»»
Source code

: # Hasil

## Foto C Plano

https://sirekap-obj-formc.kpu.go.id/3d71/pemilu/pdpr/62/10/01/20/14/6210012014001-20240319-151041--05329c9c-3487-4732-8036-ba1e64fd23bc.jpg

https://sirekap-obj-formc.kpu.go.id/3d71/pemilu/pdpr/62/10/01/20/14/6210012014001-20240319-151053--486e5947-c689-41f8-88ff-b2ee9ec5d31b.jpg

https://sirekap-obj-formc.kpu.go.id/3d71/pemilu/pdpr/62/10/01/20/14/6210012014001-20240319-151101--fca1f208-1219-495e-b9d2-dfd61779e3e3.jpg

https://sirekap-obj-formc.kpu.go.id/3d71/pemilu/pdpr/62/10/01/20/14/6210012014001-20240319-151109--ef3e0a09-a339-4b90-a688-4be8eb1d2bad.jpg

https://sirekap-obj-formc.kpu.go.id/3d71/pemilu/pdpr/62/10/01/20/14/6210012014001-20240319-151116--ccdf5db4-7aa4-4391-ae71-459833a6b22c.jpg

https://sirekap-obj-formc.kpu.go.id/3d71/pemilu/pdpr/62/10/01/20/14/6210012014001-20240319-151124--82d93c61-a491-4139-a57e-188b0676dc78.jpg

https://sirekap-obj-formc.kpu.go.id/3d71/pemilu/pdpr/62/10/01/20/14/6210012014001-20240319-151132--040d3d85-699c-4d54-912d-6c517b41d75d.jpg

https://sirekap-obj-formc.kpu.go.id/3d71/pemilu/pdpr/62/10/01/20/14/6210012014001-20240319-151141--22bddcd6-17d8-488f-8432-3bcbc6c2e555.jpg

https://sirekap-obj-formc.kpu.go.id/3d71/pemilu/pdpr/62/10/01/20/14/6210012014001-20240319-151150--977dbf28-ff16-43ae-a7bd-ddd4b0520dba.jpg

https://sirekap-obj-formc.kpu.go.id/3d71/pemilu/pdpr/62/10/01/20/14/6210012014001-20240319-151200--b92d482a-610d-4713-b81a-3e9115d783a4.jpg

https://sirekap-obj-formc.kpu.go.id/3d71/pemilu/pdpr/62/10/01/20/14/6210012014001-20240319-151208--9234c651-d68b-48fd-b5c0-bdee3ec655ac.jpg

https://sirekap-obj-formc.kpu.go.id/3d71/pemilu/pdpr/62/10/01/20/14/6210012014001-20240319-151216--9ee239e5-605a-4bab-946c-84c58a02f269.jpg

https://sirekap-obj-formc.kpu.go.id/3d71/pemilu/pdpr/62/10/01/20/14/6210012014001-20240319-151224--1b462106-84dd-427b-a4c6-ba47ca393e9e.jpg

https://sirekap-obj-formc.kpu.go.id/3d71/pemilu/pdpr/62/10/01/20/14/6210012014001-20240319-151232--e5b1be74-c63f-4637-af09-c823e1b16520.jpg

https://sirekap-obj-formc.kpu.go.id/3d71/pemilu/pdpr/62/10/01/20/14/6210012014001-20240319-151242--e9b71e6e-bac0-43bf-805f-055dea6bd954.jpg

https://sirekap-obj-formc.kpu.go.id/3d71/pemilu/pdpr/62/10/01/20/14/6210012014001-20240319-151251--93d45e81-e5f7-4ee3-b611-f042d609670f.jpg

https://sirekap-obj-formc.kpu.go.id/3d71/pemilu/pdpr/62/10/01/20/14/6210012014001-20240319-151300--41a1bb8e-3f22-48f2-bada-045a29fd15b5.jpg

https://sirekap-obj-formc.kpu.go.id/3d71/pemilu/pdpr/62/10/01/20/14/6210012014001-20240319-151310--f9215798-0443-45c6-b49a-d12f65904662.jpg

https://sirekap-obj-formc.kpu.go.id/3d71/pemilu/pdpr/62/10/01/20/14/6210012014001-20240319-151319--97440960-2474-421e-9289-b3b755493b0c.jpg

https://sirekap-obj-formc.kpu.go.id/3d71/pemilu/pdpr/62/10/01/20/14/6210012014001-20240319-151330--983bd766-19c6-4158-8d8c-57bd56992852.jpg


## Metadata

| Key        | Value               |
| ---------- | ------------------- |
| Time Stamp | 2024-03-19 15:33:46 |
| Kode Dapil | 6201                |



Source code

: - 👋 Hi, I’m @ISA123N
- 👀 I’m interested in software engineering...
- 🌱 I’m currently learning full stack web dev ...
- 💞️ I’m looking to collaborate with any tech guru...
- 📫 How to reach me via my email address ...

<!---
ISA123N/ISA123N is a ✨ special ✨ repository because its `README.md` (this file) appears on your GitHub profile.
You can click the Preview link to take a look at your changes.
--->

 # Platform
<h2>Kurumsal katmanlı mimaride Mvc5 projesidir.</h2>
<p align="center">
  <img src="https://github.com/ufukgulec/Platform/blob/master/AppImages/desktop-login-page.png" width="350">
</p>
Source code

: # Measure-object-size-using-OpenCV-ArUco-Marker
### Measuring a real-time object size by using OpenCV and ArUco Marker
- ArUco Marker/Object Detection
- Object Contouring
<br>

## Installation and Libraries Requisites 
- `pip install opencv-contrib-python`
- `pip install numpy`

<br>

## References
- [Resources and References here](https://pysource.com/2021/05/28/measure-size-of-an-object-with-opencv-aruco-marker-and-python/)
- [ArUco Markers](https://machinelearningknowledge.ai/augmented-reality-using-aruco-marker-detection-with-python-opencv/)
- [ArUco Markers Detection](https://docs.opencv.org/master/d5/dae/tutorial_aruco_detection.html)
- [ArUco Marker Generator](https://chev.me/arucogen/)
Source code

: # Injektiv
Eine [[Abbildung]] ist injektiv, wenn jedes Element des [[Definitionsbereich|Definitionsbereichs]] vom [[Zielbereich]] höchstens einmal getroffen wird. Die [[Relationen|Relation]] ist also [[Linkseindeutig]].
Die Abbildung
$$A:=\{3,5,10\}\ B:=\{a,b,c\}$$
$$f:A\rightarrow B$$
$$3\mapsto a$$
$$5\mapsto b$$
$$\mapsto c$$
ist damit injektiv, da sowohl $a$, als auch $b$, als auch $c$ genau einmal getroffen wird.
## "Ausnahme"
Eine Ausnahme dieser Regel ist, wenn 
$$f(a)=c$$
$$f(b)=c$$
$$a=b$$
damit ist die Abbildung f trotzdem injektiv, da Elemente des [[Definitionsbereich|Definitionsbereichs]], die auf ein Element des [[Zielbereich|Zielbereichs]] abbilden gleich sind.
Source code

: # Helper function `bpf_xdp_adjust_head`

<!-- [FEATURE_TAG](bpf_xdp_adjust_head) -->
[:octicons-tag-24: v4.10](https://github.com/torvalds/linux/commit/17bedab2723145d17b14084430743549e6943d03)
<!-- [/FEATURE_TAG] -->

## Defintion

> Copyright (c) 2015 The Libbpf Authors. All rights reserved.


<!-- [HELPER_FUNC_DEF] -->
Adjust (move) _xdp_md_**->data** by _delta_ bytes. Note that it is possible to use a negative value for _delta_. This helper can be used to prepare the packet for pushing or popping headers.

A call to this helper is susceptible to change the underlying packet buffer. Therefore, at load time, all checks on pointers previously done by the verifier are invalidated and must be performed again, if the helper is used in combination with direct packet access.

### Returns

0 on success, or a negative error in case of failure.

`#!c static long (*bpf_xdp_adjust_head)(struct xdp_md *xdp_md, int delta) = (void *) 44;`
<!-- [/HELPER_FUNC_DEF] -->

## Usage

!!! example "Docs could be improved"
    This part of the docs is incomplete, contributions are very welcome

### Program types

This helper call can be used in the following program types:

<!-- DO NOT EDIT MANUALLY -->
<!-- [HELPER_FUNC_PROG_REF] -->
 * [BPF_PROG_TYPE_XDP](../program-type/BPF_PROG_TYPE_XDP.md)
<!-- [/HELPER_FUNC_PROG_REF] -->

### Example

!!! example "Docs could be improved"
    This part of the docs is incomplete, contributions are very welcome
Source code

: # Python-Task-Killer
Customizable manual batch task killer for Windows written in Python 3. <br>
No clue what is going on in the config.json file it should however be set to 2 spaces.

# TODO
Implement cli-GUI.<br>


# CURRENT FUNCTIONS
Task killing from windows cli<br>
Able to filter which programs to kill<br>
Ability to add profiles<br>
««
»»
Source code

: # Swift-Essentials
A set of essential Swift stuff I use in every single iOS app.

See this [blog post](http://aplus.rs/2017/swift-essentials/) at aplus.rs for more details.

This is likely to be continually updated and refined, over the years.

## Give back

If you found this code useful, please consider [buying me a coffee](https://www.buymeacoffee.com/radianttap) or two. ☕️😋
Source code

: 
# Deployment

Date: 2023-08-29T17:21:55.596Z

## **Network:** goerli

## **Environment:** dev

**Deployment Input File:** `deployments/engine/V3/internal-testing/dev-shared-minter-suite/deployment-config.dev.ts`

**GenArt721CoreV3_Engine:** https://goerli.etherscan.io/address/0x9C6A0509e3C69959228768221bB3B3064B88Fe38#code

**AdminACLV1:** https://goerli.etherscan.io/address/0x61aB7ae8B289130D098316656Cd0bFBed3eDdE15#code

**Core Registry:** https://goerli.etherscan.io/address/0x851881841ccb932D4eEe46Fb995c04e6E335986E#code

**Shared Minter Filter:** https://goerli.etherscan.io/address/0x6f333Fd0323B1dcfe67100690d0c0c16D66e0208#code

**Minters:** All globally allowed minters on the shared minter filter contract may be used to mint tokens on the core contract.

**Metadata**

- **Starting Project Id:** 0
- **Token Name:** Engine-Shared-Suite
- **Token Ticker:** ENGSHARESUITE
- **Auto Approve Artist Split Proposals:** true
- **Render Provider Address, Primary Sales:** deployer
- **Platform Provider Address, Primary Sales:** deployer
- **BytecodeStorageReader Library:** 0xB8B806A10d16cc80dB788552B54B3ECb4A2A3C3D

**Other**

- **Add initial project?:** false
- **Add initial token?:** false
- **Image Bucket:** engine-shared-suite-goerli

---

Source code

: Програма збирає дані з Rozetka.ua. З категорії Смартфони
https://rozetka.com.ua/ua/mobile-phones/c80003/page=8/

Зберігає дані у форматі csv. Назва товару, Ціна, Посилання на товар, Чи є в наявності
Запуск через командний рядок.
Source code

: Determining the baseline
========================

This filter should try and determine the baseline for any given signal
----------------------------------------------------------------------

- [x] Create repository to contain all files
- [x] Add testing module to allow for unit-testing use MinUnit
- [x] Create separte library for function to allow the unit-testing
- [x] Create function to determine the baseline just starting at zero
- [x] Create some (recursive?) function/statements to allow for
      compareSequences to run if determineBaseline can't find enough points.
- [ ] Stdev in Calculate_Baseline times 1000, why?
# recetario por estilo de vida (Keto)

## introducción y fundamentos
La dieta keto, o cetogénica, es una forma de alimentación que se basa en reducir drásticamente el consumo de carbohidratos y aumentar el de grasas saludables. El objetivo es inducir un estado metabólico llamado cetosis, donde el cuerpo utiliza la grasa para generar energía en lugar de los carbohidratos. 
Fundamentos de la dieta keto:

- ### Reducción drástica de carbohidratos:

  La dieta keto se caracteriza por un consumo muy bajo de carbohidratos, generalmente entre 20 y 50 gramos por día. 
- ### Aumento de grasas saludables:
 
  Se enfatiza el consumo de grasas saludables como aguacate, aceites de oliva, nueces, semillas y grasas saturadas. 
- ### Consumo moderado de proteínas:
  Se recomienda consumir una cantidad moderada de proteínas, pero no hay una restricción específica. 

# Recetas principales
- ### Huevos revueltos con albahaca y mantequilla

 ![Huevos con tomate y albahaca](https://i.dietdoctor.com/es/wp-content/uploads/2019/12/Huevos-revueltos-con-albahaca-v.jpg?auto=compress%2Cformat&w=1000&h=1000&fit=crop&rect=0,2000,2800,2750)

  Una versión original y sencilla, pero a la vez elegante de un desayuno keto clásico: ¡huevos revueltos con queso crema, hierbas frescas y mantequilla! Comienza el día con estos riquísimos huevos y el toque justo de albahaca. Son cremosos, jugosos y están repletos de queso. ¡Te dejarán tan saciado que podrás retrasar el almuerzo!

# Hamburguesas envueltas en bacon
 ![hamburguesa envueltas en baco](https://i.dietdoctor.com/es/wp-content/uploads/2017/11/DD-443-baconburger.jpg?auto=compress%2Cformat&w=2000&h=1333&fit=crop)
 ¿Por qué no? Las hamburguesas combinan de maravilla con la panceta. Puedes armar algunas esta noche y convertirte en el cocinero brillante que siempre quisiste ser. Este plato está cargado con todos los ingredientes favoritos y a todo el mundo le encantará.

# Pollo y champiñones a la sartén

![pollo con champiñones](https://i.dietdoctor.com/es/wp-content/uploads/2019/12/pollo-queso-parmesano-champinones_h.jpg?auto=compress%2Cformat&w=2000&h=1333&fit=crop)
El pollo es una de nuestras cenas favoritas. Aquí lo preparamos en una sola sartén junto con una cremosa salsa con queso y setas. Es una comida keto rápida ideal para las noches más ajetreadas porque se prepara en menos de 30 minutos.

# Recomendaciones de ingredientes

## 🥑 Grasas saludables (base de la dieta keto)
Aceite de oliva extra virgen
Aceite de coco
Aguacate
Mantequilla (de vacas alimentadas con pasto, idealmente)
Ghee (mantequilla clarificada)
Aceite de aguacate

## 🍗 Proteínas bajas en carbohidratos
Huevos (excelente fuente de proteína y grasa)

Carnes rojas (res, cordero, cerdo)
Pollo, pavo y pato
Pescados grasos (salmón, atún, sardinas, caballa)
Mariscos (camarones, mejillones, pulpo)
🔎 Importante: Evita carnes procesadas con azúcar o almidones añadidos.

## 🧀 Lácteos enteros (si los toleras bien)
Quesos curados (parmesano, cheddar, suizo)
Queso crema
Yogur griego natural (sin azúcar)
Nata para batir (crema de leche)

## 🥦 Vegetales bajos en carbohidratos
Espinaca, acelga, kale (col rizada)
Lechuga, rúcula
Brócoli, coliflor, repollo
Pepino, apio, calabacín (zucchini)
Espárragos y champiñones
««
**Work to be completed:**
Look above for the line with "- ### Aumento"; retype exactly that line, every line after it up to the line with "Se recomienda consumir", and that line too, nothing else.

**Result:**
- ### Aumento de grasas saludables:
 
  Se enfatiza el consumo de grasas saludables como aguacate, aceites de oliva, nueces, semillas y grasas saturadas. 
- ### Consumo moderado de proteínas:
  Se recomienda consumir una cantidad moderada de proteínas, pero no hay una restricción específica. 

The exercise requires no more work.